Das Malariamittel Remdesivir des US-Pharmakonzerns Gilead Sciences galt während der Hochphase von SARS-CoV-2 im April noch als Hoffnungsträger. Die USA sicherten sich Ende Juni einen Grossteil der Bestände, obschon das Medikament nie nach den üblichen Standards für den Einsatz bei COVID-19 getestet worden war (wir berichteten).
Bereits im April zeigte eine Studie mit 240 Patienten keinen positiven Effekt auf die Sterblichkeit. Die Studie wurde im Fachmagazin Lancet veröffentlicht. Auch eine grössere Studie in den USA mit 1’000 Patienten kam zu demselben ernüchternden Ergebnis. Die Weltgesundheitsorganisation WHO riet am 20. November vom Einsatz von Remdesivir bei COVID-19 Patienten ab. Nun wurden die Daten, die der WHO-Empfehlung zugrunde liegen, in der renommierten medizinischen Fachzeitschrift New England Journal of Medicine veröffentlicht. Das Resultat: Keine klinische Verbesserung und keine Wirkung auf die Sterblichkeit.
Remdesivir erhielt durch die Arzneizulassungsbehörde Swissmedic Ende Mai eine befristete Zulassung für die Schweiz.

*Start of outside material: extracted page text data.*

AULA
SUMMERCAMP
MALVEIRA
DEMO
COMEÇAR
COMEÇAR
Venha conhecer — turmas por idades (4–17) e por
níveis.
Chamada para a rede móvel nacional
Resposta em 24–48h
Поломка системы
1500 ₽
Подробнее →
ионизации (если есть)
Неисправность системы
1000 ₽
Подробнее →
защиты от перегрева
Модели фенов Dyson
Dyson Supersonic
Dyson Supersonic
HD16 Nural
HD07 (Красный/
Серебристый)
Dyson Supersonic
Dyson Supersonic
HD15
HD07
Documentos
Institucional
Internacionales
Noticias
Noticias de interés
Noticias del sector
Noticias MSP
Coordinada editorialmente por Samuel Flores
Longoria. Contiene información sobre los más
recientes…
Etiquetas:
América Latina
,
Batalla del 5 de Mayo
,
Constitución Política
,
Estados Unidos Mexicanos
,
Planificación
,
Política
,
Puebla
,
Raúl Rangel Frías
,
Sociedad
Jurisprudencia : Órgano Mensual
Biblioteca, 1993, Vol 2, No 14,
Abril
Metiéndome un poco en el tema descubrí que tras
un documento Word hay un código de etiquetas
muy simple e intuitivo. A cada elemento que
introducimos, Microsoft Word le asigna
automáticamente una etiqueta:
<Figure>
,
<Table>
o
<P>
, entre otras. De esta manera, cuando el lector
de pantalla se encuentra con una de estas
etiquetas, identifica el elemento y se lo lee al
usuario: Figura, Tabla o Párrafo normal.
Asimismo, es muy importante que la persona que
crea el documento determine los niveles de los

Für rund sieben Millionen Franken wurde Remdesivir bereits an 2’800 Personen verabreicht, schreibt die Onlineausgabe des Tagesanzeiger. Swissmedic will die vollständigen Ergebnisse der WHO-Studie nun genauer prüfen.
Eine fünftägige Behandlung mit Remdesivir kostet in der Schweiz rund 2’400 Franken. Gemäss Berechnungen im «Journal of Virus Eradication» belaufen sich die Herstellungskosten auf einen Franken – eine Gewinnmarge von 47’900 Prozent(!).
«Das Medikament ist erstaunlich sicher, wir haben eigentlich keine Nebenwirkungen beobachtet»,
sagt Nicolas Müller, Infektiologe am Universitätsspital Zürich und Mitautor der COVID-19 Behandlungsrichtlinien, gegenüber dem Tagesanzeiger. Damit widerspricht Müller einer niederländischen Forschergruppe sowie einem Bericht der Deutschen Ärztezeitung, die sich auf die europäische Arzneimittelagentur EMA bezieht (wir berichteten).
Kommentar der Redaktion: Das aktuelle Geschehen mit Remdesivir erinnert an die Skandale mit Tamiflu von Gilead Sciences während der Schweinegrippe (wir berichteten). Tamiflu wurde hierzulande sogar von der Krankenkasse bezahlt. Die Folgen damals: Unzählige Nebenwirkungen, teilweise sogar Todesfälle.